The exact pathogenesis of height and PIN is not known. The proposed hypotheses are, an increase in height associated with an increased nerve length and a greater axon surface area. So, there is a greater risk of injury [1,3,4,14]. The greater the length of the nerve, more prolonged is the time for a complete recovery of the injured nerve{(Cheng YJ et al.,) [1] ,(Polydefkis M et al.,) [34]. As the height increases, the hydrostatic pressure in the lower limbs increases. Loss of the compensatory responses to the large pressure changes in the small blood vessels in elderly patients with diabetes tend to have more PIN. A greater skin thickness or other protective characteristics on the roles of tall people are linked to PIN.

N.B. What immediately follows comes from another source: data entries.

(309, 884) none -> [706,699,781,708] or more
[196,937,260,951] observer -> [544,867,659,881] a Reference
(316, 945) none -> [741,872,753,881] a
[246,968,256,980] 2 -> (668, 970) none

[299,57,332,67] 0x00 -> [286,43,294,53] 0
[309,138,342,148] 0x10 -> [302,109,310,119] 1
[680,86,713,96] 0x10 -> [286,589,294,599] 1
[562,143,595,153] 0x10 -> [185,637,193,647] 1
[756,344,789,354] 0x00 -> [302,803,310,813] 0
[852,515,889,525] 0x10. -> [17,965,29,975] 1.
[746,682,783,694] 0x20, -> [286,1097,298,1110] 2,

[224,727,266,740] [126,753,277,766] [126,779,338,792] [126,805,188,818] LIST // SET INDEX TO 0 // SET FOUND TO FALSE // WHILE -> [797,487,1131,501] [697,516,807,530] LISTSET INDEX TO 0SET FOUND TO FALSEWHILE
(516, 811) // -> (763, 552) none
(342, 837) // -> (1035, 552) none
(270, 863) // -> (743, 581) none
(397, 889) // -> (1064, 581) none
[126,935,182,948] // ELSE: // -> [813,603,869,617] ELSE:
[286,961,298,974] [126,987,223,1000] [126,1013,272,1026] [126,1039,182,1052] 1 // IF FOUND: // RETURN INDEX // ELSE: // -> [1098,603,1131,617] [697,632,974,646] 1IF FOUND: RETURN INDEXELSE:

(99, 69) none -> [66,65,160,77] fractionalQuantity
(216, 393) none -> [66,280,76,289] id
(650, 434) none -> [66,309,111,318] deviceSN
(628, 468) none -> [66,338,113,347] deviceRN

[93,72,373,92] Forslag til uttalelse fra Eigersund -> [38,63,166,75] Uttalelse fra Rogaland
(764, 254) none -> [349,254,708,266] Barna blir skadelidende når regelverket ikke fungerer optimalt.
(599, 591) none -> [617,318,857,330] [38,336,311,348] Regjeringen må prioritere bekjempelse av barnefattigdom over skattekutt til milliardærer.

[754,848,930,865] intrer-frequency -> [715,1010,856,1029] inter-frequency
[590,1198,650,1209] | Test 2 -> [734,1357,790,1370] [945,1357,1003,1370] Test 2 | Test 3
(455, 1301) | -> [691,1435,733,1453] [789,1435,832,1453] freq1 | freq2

Height was not associated with a painful neuropathy (symptomatic neuropathy) [1,3]. Smoking and alcohol consumption were not significantly associated with peripheral insensate neuropathy.
LIMITATIONS OF THE STUDY
This was a cross-sectional study and the sample was not representative of the entire population. The durations of diabetes and hypertension do not reflect the true duration of the disease. Since this was a cross-sectional study, we were unable to determine the association between the modifiable risk factors and the risk of PIN as a cause-effect association. This may explain why we did not find significant association between smoking and PIN. We used the monofilament testing to determine the PIN status, where electrophysiological studies would have provided a more accurate data.
CONCLUSION
Height is one of the independent risk factors for PIN. The duration of hypertension carries a higher significance as compared to the DM duration. The BMI was found to be a significant risk factor at the extreme ends (lean and obese). The height will help the health care providers in identifying the persons who require a more intensive neuropathic screening because of their higher risk for PIN.
We recommend that the persons with a height > 167cm among the males and with a height of 159cm among females be screened annually for PIN after the age of 40 years, irrespective of the risk factors.